Redis connection issue

Symptom

A service fails to connect to Redis.

Resolution

Check the Redis logs:
./deploy.sh logs redis -f

If you configure REDIS_PASSWORD, ensure that dependent services use the same value.

If Redis authentication is not required, leave REDIS_PASSWORD empty.

After you make the changes, redeploy the core services:
./deploy.sh up --profile core

AIOps connection issue

Symptom

AIOps related services cannot connect to IBM Z Automation Web Console or IBM Z Workload Scheduler endpoints.

Resolution

Verify that the following values are correct:
SMU_HOSTNAME
SMU_USERNAME
SMU_PASSWORD
SMU_ADMIN_USERNAME
SMU_ADMIN_PASSWORD
ZWS_HOSTNAME
ZWS_USERNAME
ZWS_PASSWORD
AIOPS_USERNAME
AIOPS_PASSWORD
Check the AIOps logs:
./deploy.sh logs aiops -f

Verify that the deployment host can connect to the configured IBM Z Automation Web Console or IBM Z Workload Scheduler hosts.

After you correct the values, redeploy the core services:
./deploy.sh up --profile core

Gateway service issue

Symptom

The gateway service fails to start or dependent services fail to authenticate with the gateway.

Resolution

Verify that the following values are set:
GATEWAY_DB_NAME
GATEWAY_DB_USER
GATEWAY_DB_PASSWORD
GATEWAY_ADMIN_API_KEY
Check the gateway logs:
./deploy.sh logs gateway -f

GATEWAY_ADMIN_API_KEY is required for the first deployment.

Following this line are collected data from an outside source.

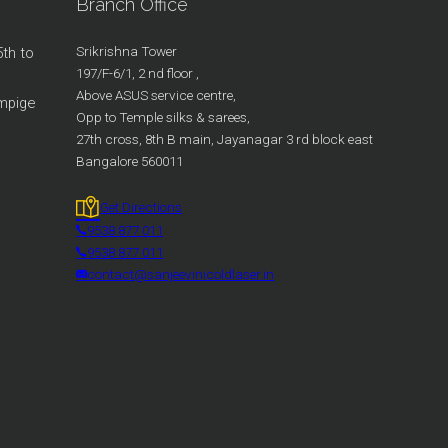
Branch Office
Srikrishna Tower
5th to
197/F-6/1, 2 nd floor ,
Above ASUS service centre,
ampige
Opp to Temple silks & sarees,
27th cross, 8th B main, Jayanagar 3 rd block east
Bangalore 560011
Get Directions
9538 877 011
9538 877 011
contact@sanjeevinicoldlaser.in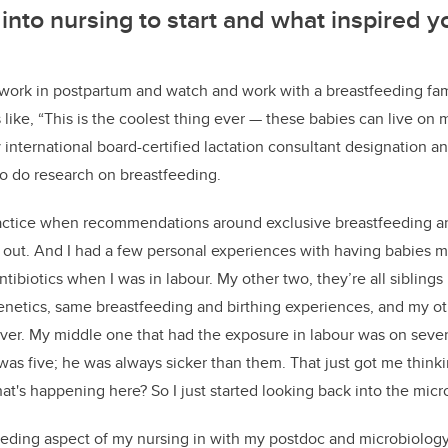
into nursing to start and what inspired y
to work in postpartum and watch and work with a breastfeeding fa
 like,
“T
his is the coolest thing ever
—
these babies can live on m
 international board-certified lactation consultant designation 
o do research on breastfeeding.
practice when recommendations around exclusive breastfeeding a
out. And I had a few personal experiences with having babies my
tibiotics when I was in labour. My other two, they’re all siblings
netics, same breastfeeding and birthing experiences, and my o
ever. My middle one that had the exposure in labour was on sever
 was five; he was always sicker than them. That just got me thin
what's happening here? So I just started looking back into the mic
feeding aspect of my nursing in with my postdoc and microbiolog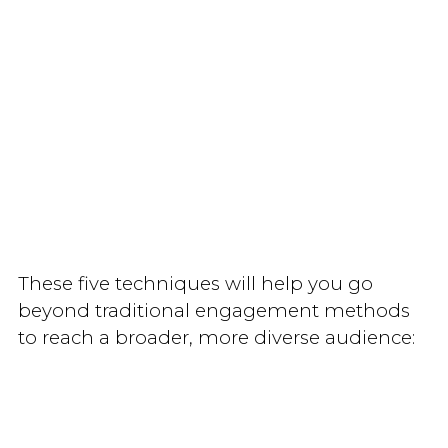
These five techniques will help you go
beyond traditional engagement methods
to reach a broader, more diverse audience: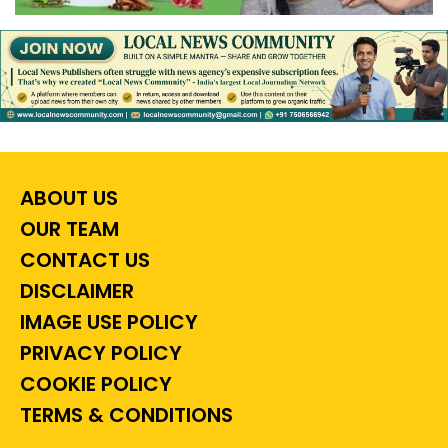
ABOUT US
OUR TEAM
CONTACT US
DISCLAIMER
IMAGE USE POLICY
PRIVACY POLICY
COOKIE POLICY
TERMS & CONDITIONS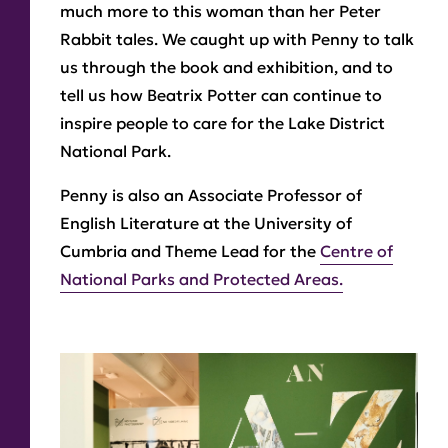
much more to this woman than her Peter
Rabbit tales. We caught up with Penny to talk
us through the book and exhibition, and to
tell us how Beatrix Potter can continue to
inspire people to care for the Lake District
National Park.
Penny is also an Associate Professor of
English Literature at the University of
Cumbria and Theme Lead for the
Centre of
National Parks and Protected Areas.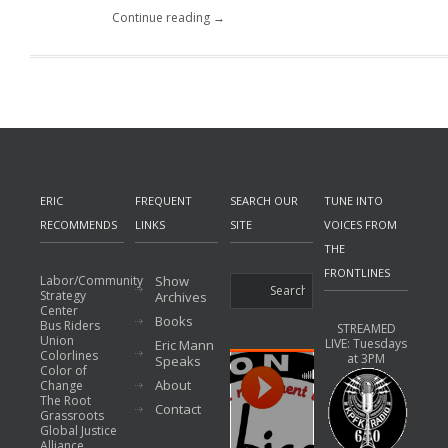
Continue reading →
ERIC
FREQUENT
SEARCH OUR
TUNE INTO
RECOMMENDS
LINKS
SITE
VOICES FROM
THE
FRONTLINES
Labor/Community
Show
Strategy
Archives
Center
Books
Bus Riders
STREAMED
Union
LIVE: Tuesdays
Eric Mann
Colorlines
at 3PM
Speaks
Color of
About
Change
The Root
Contact
Grassroots
Global Justice
Alliance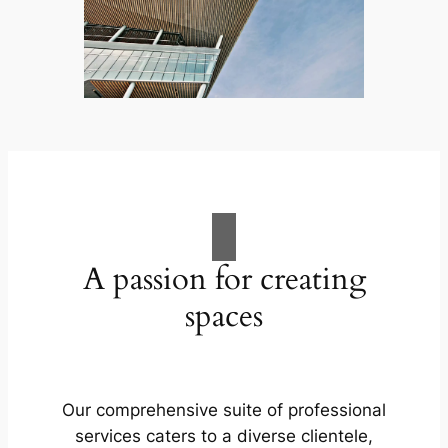
A passion for creating
spaces
Our comprehensive suite of professional
services caters to a diverse clientele,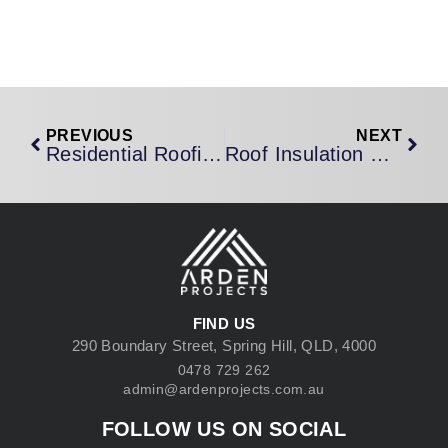
PREVIOUS
NEXT
Residential Roofing Brisbane: A Homeowner’s Complete Guide To Protecting Your Most Important Investment
Roof Insulation Brisbane: How The Right Insulation Transforms Your Home’s Comfort And Slashes Your Energy Bills
FIND US
290 Boundary Street, Spring Hill, QLD, 4000
0478 729 262
admin@ardenprojects.com.au
FOLLOW US ON SOCIAL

After you correct the gateway configuration, redeploy the core services:
./deploy.sh up --profile core

Content Ingestion UI authentication issue

Symptom

The Content Ingestion UI prompts for credentials, but login fails.

Resolution

Verify the configured basic authentication values:
BASIC_AUTH_USERNAME
BASIC_AUTH_PASSWORD
Check the Content Ingestion UI logs:
./deploy.sh logs content-ingestion-ui -f
After you correct the values, redeploy the core services:
./deploy.sh up --profile core

Client ingestion authentication issue

Symptom

Client ingestion requests fail with unauthorized or authentication errors.

Resolution

Verify that the following value is configured:
CLIENT_INGESTION_AUTH_KEY
Check the client ingestion service logs:
./deploy.sh logs client-ingestion-service -f
After you correct the key, redeploy the core services:
./deploy.sh up --profile core

Docker Compose CLI Container Not Running (applicable only for zCX environments)

If the docker-compose-cli container is not running, do the following:
  1. Verify the container status:
    docker ps -a | grep docker-compose-cli
  2. If the container is not running, restart it.
    docker start docker-compose-cli

Clean redeployment of core services

Use a clean redeployment only when you need a fresh setup or when you can remove persisted data.
./deploy.sh cleanup --profile core --volumes
./deploy.sh up --profile core
To remove images:
./deploy.sh cleanup --profile core --volumes --images
./deploy.sh up --profile core
Warning: The cleanup command with --volumes removes persisted data.